(Short-answer chart tasks)
☆ ☆ ☆ ☆ ☆

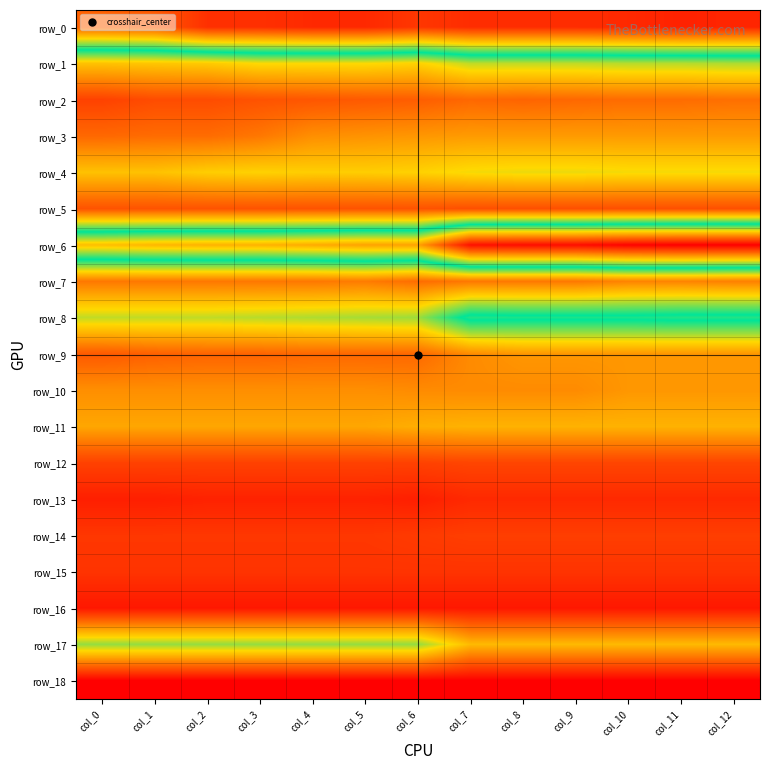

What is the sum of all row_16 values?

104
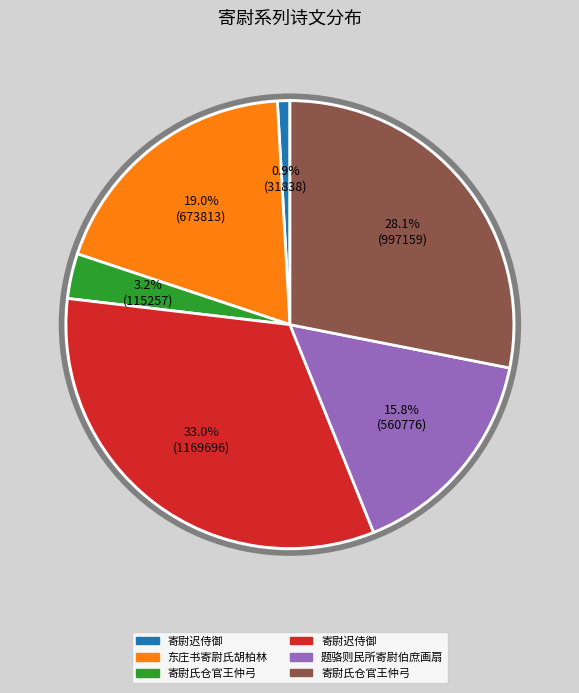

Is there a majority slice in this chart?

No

☆ ☆ ☆ ☆ ☆

Brief: Can you write out all the items again with "chart" swapped for "graph", changing nothing else and leaving the pictures out?

Expected answer:
What is the sum of all row_16 values?

104

Is there a majority slice in this graph?

No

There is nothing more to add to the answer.